Di recente ho avuto bisogno di spiegare il cambiamento nella percezione di una parola, un cambiamento che – io credo – sia avvenuto con grande nettezza. Un cambiamento o una mutazione che, quindi, ci potrebbe servire a capire meglio il tempo in cui viviamo. La parola è “sfruttamento” e a tal proposito mi è così capitato di raccontare una piccola storia che mi riguarda. Sono nato in un quartiere popolare di una città toscana dotata di una diffusa sensibilità di “sinistra”. Bastava scendere per strada, muoversi tra la gente, ma anche solo aprire le finestre della mente per immergersi in un'atmosfera ideale, ancor prima che ideologica, di un certo tipo.
L'hanno chiamato riflusso e, in effetti, bisognerebbe chiamarlo reflusso, perché si tratta della risalita di materiale acido non digerito, non smaltito dalla storia nel suo progredire
La parola “sfruttamento” era una delle più ricorrenti ed aveva un significato ben preciso: gli sfruttati erano quelli che stavano in basso, quelli che guadagnavano meno, dunque spesso erano donne, oppure neppure guadagnavano, perché costretti e costrette a lavorare sopravvivendo a stento; gli sfruttatori erano evidentemente quelli che stavano sopra ai primi, i padroni che li dominavano per condizione sociale ed economica. Anche il senso di ribellione nei confronti di tale situazione si respirava nell'aria, e ovviamente la bilancia delle preferenze politiche pendeva poi tutta dalla parte di quei partiti che avevano nella “lotta allo sfruttamento” la loro parola d'ordine. Poi, diciamo alla fine degli anni Settanta, è successo qualcosa, il cambiamento a cui accennavo. L'hanno chiamato riflusso e, in effetti, bisognerebbe chiamarlo reflusso, perché si tratta della risalita di materiale acido non digerito, non smaltito dalla storia nel suo progredire.
Alla luce del riflusso (o reflusso) il termine “sfruttamento” ha perso il suo sapore, anzi ha cominciato a cambiare sapore
Alla luce del riflusso (o reflusso) il termine “sfruttamento” ha perso il suo sapore, anzi ha cominciato a cambiare sapore. Non erano più gli svantaggiati, i poveri, le donne a costituire il soggetto passivo dello sfruttamento.

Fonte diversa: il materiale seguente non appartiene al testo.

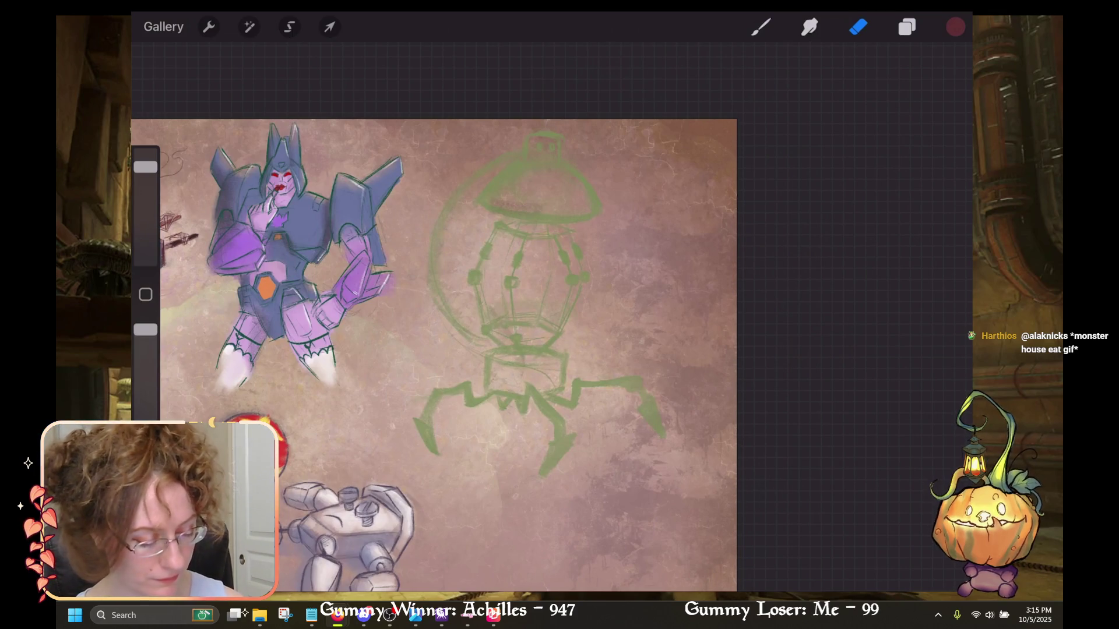
click(760, 26)
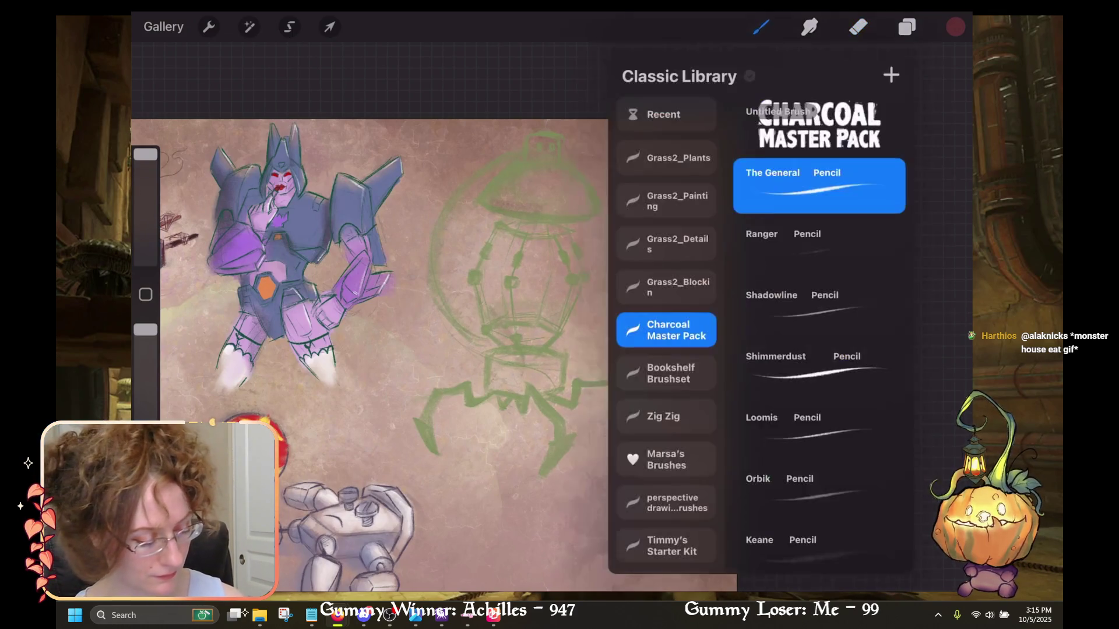
Make Layer 3 active and paint deep maroon over the lamp's dome with a dark knob on top.
click(907, 26)
click(798, 169)
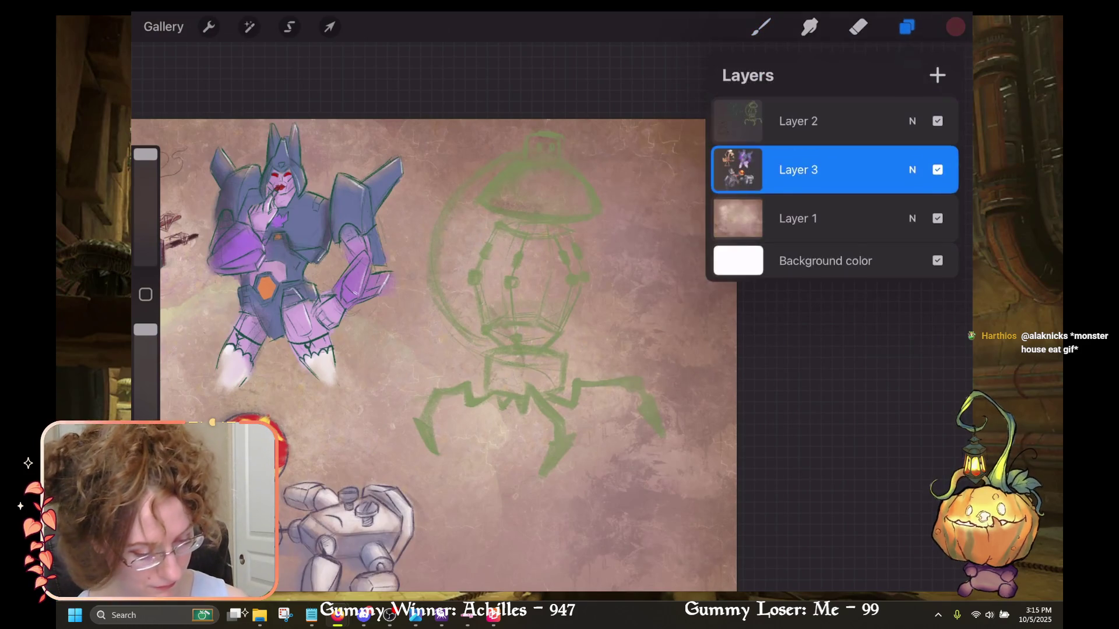
click(907, 27)
drag(495, 251, 473, 287)
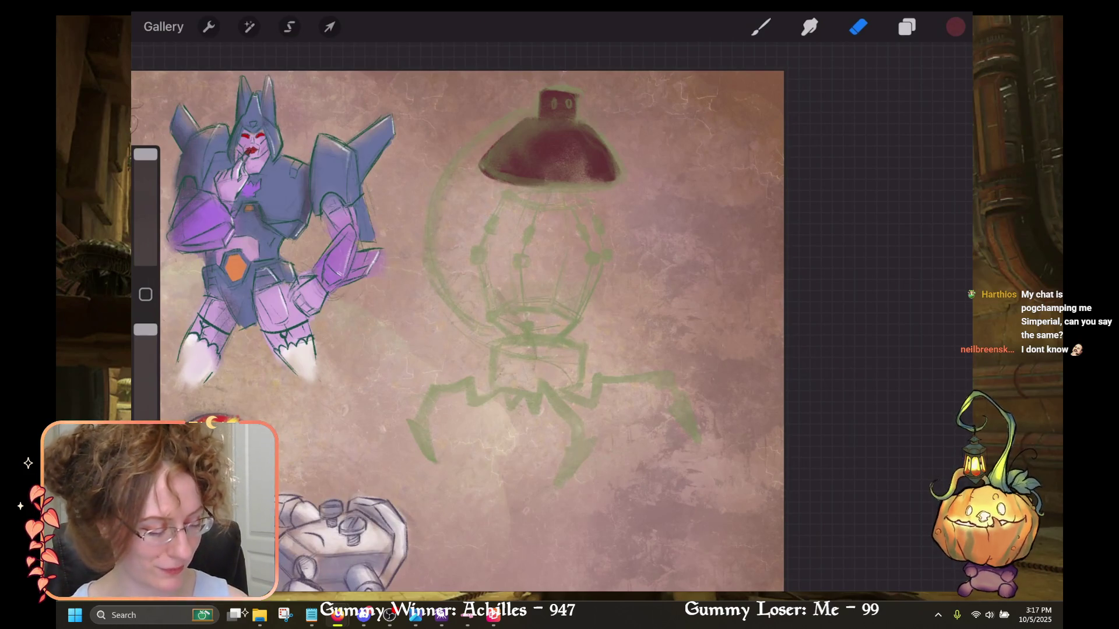
click(760, 27)
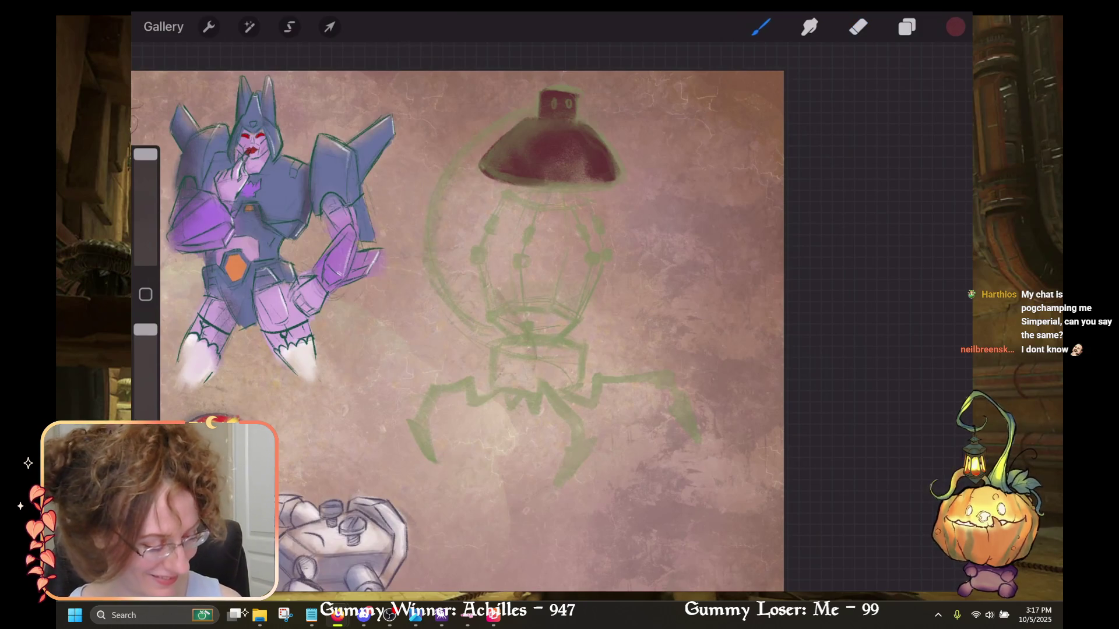
Erase part of the green sketch near the lamp base.
click(761, 27)
click(907, 27)
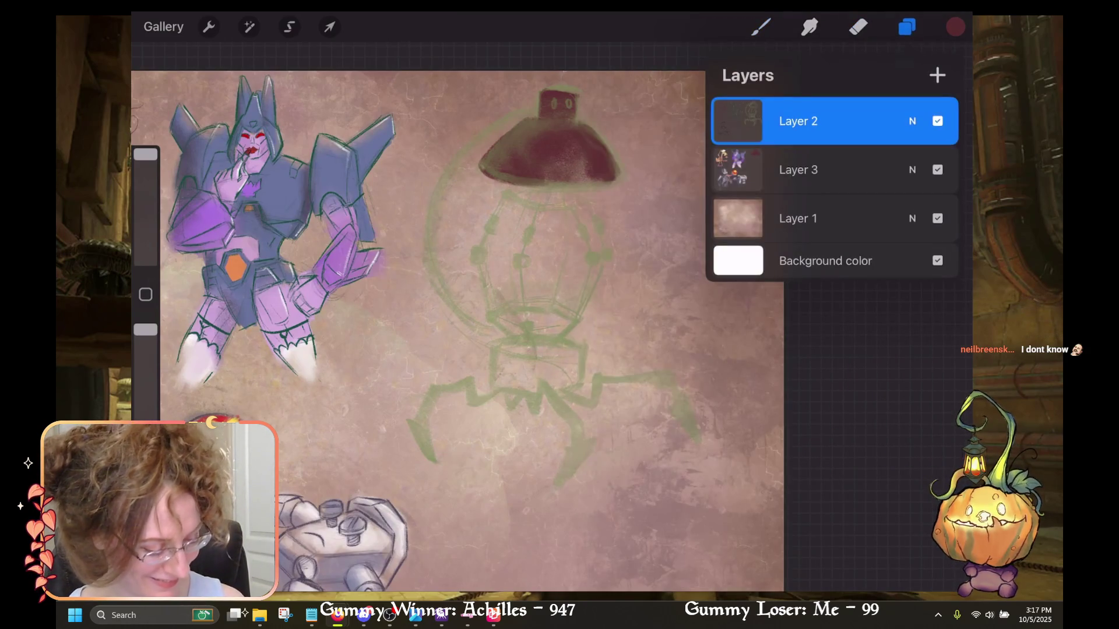
click(858, 27)
click(906, 27)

Gli sfruttatori non erano più neppure presi per quelli che approfittavano in modo truffaldino di una rete sociale in via di veloce smantellamento (ricordate i falsi ciechi che ci vedevano benissimo, gli zoppi iscritti alle gare di corsa e i monchi che vivevano facendo i prestigiatori?). In quel caso si parlava di “furbi”, miscelando sdegno e ammirazione in parti ineguali (era più l'ammirazione, cioè). No, i veri sfruttatori, da allora in poi, sarebbero stati identificati proprio con i poveracci di una volta, con gli ultimi della terra e con chiunque, incontrato agli angoli di una strada, aveva viaggiato fino ad arrivare alle porte del nostro mondo più ricco e adesso protendeva la mano a chiedere qualcosa. Sfruttatori di carità, sfruttatori di pietà, sfruttatori della nostra pazienza, tutta feccia da respingere, da ostacolare o, perché no, da far sfruttare ai caporali nei campi e nei cantieri, tra privazioni e violenze di ogni genere.
Una notazione al margine: tra il primo concetto di sfruttamento, quello di una volta, e questo nuovo tipo, capovolto e pervertito, la differenza intanto si è allargata, è diventata un baratro, e nel baratro sembra finita, anzi scomparsa, ogni vera voglia di riscatto inerente temi quali la tutela del lavoro, l'uguaglianza di genere e, insomma, la difesa dei più elementari diritti umani. E Dio solo sa quanto ci sarebbe bisogno di ritrovarne qualche brandello, di quella voglia di riscatto.